• _WHAT YOU HAVE TO DO_
Copy out the records below, swapping every "collectors" for "collected by" and changing nothing else. Leave the pictures out.

(Stored entries)
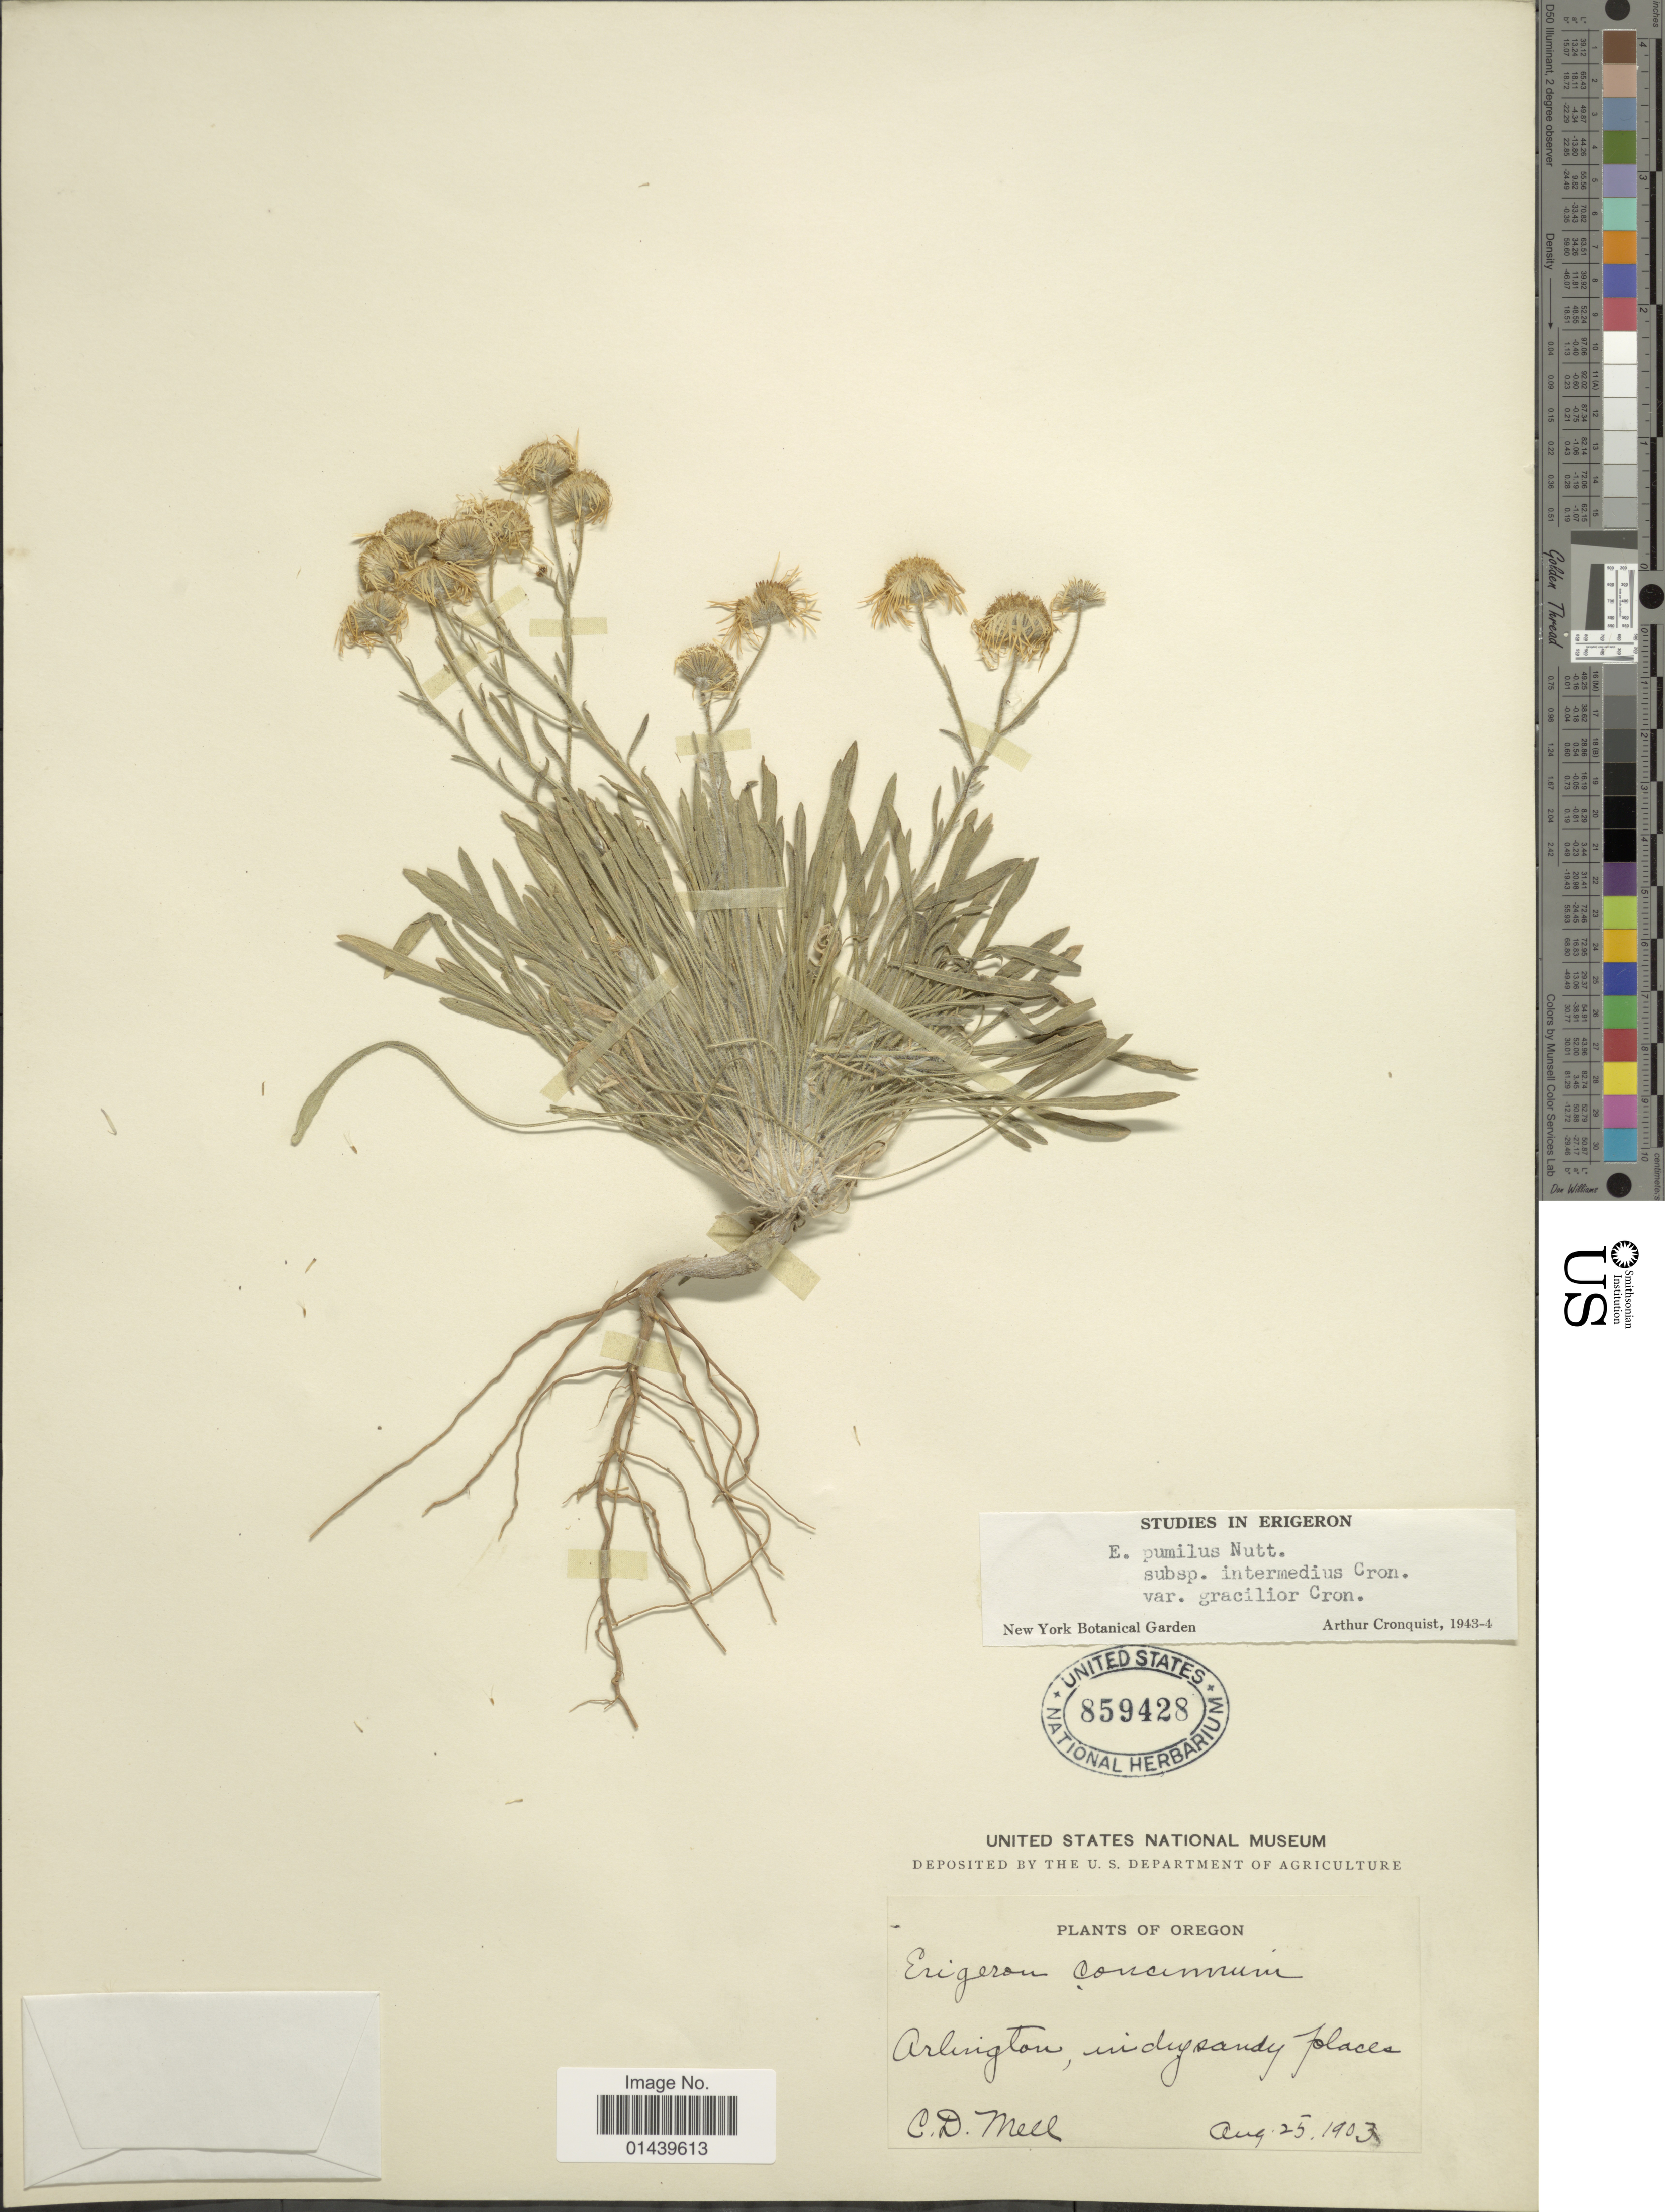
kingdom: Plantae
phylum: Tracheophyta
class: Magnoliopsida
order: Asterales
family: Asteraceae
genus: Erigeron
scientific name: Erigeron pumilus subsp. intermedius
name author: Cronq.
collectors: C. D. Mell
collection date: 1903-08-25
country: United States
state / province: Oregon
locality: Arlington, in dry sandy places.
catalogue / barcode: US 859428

• _SOLUTION BELOW_
kingdom: Plantae
phylum: Tracheophyta
class: Magnoliopsida
order: Asterales
family: Asteraceae
genus: Erigeron
scientific name: Erigeron pumilus subsp. intermedius
name author: Cronq.
collected by: C. D. Mell
collection date: 1903-08-25
country: United States
state / province: Oregon
locality: Arlington, in dry sandy places.
catalogue / barcode: US 859428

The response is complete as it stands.